From the NYTimes.
Luis Aberto Jimenez is one of hundreds of unauthorized immigrant workers in the U.S. deported by hospitals to save money on care. The federal government has not been involved in these deportations. They are private actions directed by hospitals' corporate executives. This practice illustrates the point at which two failed U.S. institutions--immigration and health care--meet to wreak tragedy on the lives and bodies of immigrant workers.
Jimenez sustained multiple fractures and severe brain trauma when he was struck, on his way home from work, by a drunk driver in a stolen van. Martin Memorial Hospital provided life-saving surgery and short-term care, and then sent him to a nursing home. When it became clear that no insurance would pay for his care, the nursing home dumped Jimenez back at the hospital with ulcerated bedsores that required more life-saving surgery. After that, Martin Memorial was unable to find rehabilitative care for Jimenez. Eventually, they contracted with a private company that specializes in repatriating indigent patients to send Mr. Jimenez to his home country of Guatemala. A court battle ensued, and Jimenez was spirited out of the country in the early morning hours just before a court was to issue a decision on a stay to prevent his deportation. Eventually, the medical deportation of Luis Jimenez was ruled improper, and the hospital is facing the likelihood of punitive damages. Jimenez is now living with his ailing mother in Guatemala. He is confined to a bed, his physical condition is rapidly deteriorating, and he is not receiving any rehabilitation or medical care. Mr. Jimenez's situation is not unique.
One Tucson hospital even tried to fly an American citizen, a sick baby whose parents were illegal immigrants, to Mexico last year; the police, summoned by a lawyer to the airport, blocked the flight.
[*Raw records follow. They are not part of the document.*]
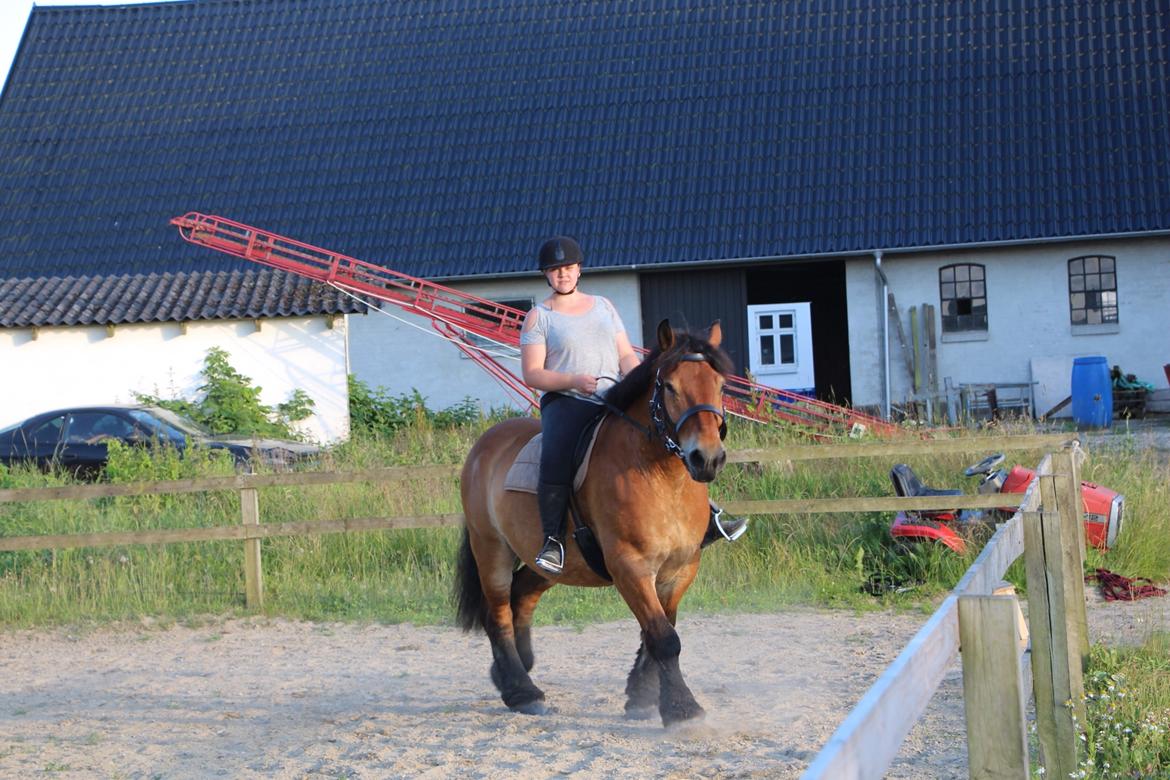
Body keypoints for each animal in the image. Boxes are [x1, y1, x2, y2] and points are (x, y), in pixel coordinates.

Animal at [453, 318, 730, 725]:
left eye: (720, 385)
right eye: (669, 386)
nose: (706, 458)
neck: (662, 478)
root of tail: (484, 445)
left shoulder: (681, 568)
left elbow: (659, 630)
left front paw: (641, 696)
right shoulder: (630, 566)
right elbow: (664, 638)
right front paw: (682, 710)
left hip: (548, 563)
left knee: (523, 595)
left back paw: (514, 669)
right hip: (491, 549)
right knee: (498, 612)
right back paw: (521, 691)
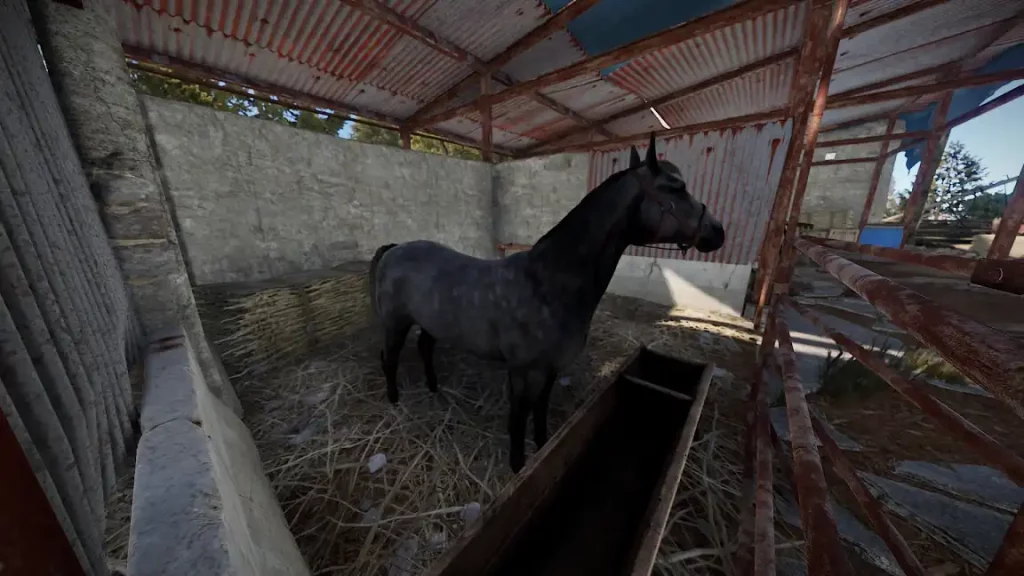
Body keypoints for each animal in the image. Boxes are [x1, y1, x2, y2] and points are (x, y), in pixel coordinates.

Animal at [372, 134, 724, 471]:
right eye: (674, 188)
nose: (718, 231)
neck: (548, 284)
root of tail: (395, 248)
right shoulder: (522, 371)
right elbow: (518, 418)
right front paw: (518, 466)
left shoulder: (551, 368)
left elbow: (540, 409)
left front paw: (542, 446)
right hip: (394, 323)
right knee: (390, 358)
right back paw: (394, 400)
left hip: (430, 323)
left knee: (425, 349)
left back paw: (434, 389)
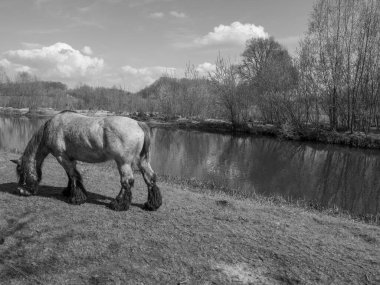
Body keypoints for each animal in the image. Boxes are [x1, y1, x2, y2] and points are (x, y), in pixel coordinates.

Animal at [10, 111, 162, 211]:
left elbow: (73, 176)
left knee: (127, 182)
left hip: (123, 163)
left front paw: (76, 198)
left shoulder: (62, 157)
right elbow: (71, 176)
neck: (51, 127)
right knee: (150, 178)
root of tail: (138, 123)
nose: (20, 190)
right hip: (142, 161)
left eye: (21, 172)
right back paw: (151, 204)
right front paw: (69, 192)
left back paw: (118, 204)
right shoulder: (70, 159)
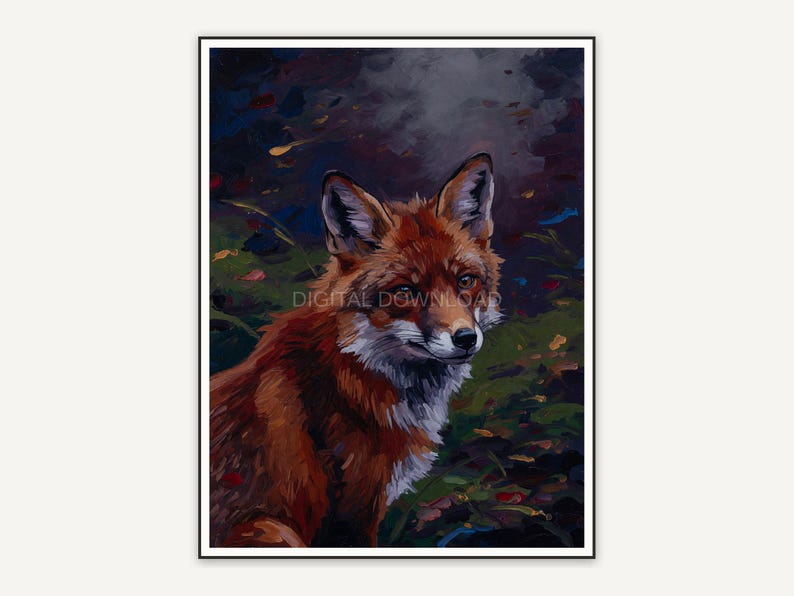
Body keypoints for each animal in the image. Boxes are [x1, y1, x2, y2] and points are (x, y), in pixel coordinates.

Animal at [209, 153, 503, 547]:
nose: (465, 338)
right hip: (275, 530)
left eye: (465, 281)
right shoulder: (351, 515)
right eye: (405, 291)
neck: (352, 369)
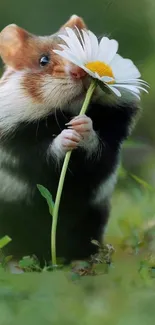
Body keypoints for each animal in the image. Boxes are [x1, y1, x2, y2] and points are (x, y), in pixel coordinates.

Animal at [0, 15, 140, 266]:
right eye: (43, 60)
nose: (79, 71)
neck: (68, 112)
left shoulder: (111, 141)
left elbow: (98, 146)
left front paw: (83, 126)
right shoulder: (20, 147)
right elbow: (45, 153)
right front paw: (68, 135)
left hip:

In another case, a hospital
planned to send a comatose, uninsured legal immigrant back to Honduras, until community leaders got lawyers involved. While they were negotiating with the hospital, the patient, Sonia del Cid Iscoa, 34, who has been in the United States for half her life and has seven American-born children, came out of her coma. She is now back in her Phoenix home.
In many such cases, "Repatriation is pretty much a death sentence."
Imagine two patients lying side-by-side in a hospital, each with identical head injuries that require rehabilitation and long-term care. One patient receives the required care, and the other receives a death sentence. The value of a patient's life is thus determined by his nationality. If his paperwork is in order, he lives; it isn't he dies.
In what moral universe, does this make sense?